» **EXERCISE DESCRIPTION**: Convert the rows below into a two-column CSV with the header text,answer. Each row becomes one CSV line, with its text and its full answer in separate quoted fields and any line breaks replaced by spaces.

» **SUPPLIED ENTRIES**:
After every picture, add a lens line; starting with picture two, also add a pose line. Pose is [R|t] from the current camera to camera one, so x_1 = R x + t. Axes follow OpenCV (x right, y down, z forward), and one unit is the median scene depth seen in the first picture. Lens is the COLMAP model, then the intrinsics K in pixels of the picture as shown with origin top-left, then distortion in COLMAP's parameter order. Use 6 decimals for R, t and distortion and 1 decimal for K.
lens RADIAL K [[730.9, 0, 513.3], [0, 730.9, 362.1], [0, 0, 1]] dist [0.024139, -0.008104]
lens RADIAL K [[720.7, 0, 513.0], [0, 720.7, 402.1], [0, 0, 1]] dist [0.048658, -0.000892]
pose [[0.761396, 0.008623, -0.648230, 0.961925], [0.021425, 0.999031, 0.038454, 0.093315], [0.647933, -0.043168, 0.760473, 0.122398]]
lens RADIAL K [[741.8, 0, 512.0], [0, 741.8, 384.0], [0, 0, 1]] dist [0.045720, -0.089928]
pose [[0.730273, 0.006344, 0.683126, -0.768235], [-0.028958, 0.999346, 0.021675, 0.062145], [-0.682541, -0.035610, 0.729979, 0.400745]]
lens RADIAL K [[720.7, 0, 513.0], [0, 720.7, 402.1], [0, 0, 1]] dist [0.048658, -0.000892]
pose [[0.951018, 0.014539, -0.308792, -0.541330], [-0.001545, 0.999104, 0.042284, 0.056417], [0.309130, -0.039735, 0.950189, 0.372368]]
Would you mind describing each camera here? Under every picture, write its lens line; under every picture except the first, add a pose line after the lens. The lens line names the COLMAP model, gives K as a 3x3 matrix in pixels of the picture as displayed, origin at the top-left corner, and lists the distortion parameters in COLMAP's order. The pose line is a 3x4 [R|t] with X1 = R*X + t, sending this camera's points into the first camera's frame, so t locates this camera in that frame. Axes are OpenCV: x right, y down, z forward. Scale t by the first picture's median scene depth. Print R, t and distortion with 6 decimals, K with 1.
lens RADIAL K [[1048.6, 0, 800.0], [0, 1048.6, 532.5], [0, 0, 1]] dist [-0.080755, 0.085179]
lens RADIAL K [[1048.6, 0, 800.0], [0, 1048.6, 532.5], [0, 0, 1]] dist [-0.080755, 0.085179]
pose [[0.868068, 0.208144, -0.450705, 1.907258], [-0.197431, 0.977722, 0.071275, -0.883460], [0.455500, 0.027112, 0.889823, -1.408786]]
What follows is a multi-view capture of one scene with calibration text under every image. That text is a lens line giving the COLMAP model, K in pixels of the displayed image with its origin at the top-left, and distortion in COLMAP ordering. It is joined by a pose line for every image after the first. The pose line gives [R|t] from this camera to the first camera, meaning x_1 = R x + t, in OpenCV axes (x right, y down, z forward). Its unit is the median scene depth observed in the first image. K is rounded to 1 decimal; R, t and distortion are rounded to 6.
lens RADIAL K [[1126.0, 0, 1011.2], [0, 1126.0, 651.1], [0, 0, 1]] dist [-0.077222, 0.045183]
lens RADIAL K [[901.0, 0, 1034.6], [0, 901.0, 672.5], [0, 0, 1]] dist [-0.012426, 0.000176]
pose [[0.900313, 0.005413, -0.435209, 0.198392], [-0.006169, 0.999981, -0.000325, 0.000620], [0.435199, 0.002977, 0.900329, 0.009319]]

» **EXERCISE RESPONSE**:
text,answer
"After every picture, add a lens line; starting with picture two, also add a pose line. Pose is [R|t] from the current camera to camera one, so x_1 = R x + t. Axes follow OpenCV (x right, y down, z forward), and one unit is the median scene depth seen in the first picture. Lens is the COLMAP model, then the intrinsics K in pixels of the picture as shown with origin top-left, then distortion in COLMAP's parameter order. Use 6 decimals for R, t and distortion and 1 decimal for K.","lens RADIAL K [[730.9, 0, 513.3], [0, 730.9, 362.1], [0, 0, 1]] dist [0.024139, -0.008104] lens RADIAL K [[720.7, 0, 513.0], [0, 720.7, 402.1], [0, 0, 1]] dist [0.048658, -0.000892] pose [[0.761396, 0.008623, -0.648230, 0.961925], [0.021425, 0.999031, 0.038454, 0.093315], [0.647933, -0.043168, 0.760473, 0.122398]] lens RADIAL K [[741.8, 0, 512.0], [0, 741.8, 384.0], [0, 0, 1]] dist [0.045720, -0.089928] pose [[0.730273, 0.006344, 0.683126, -0.768235], [-0.028958, 0.999346, 0.021675, 0.062145], [-0.682541, -0.035610, 0.729979, 0.400745]] lens RADIAL K [[720.7, 0, 513.0], [0, 720.7, 402.1], [0, 0, 1]] dist [0.048658, -0.000892] pose [[0.951018, 0.014539, -0.308792, -0.541330], [-0.001545, 0.999104, 0.042284, 0.056417], [0.309130, -0.039735, 0.950189, 0.372368]]"
"Would you mind describing each camera here? Under every picture, write its lens line; under every picture except the first, add a pose line after the lens. The lens line names the COLMAP model, gives K as a 3x3 matrix in pixels of the picture as displayed, origin at the top-left corner, and lists the distortion parameters in COLMAP's order. The pose line is a 3x4 [R|t] with X1 = R*X + t, sending this camera's points into the first camera's frame, so t locates this camera in that frame. Axes are OpenCV: x right, y down, z forward. Scale t by the first picture's median scene depth. Print R, t and distortion with 6 decimals, K with 1.","lens RADIAL K [[1048.6, 0, 800.0], [0, 1048.6, 532.5], [0, 0, 1]] dist [-0.080755, 0.085179] lens RADIAL K [[1048.6, 0, 800.0], [0, 1048.6, 532.5], [0, 0, 1]] dist [-0.080755, 0.085179] pose [[0.868068, 0.208144, -0.450705, 1.907258], [-0.197431, 0.977722, 0.071275, -0.883460], [0.455500, 0.027112, 0.889823, -1.408786]]"
"What follows is a multi-view capture of one scene with calibration text under every image. That text is a lens line giving the COLMAP model, K in pixels of the displayed image with its origin at the top-left, and distortion in COLMAP ordering. It is joined by a pose line for every image after the first. The pose line gives [R|t] from this camera to the first camera, meaning x_1 = R x + t, in OpenCV axes (x right, y down, z forward). Its unit is the median scene depth observed in the first image. K is rounded to 1 decimal; R, t and distortion are rounded to 6.","lens RADIAL K [[1126.0, 0, 1011.2], [0, 1126.0, 651.1], [0, 0, 1]] dist [-0.077222, 0.045183] lens RADIAL K [[901.0, 0, 1034.6], [0, 901.0, 672.5], [0, 0, 1]] dist [-0.012426, 0.000176] pose [[0.900313, 0.005413, -0.435209, 0.198392], [-0.006169, 0.999981, -0.000325, 0.000620], [0.435199, 0.002977, 0.900329, 0.009319]]"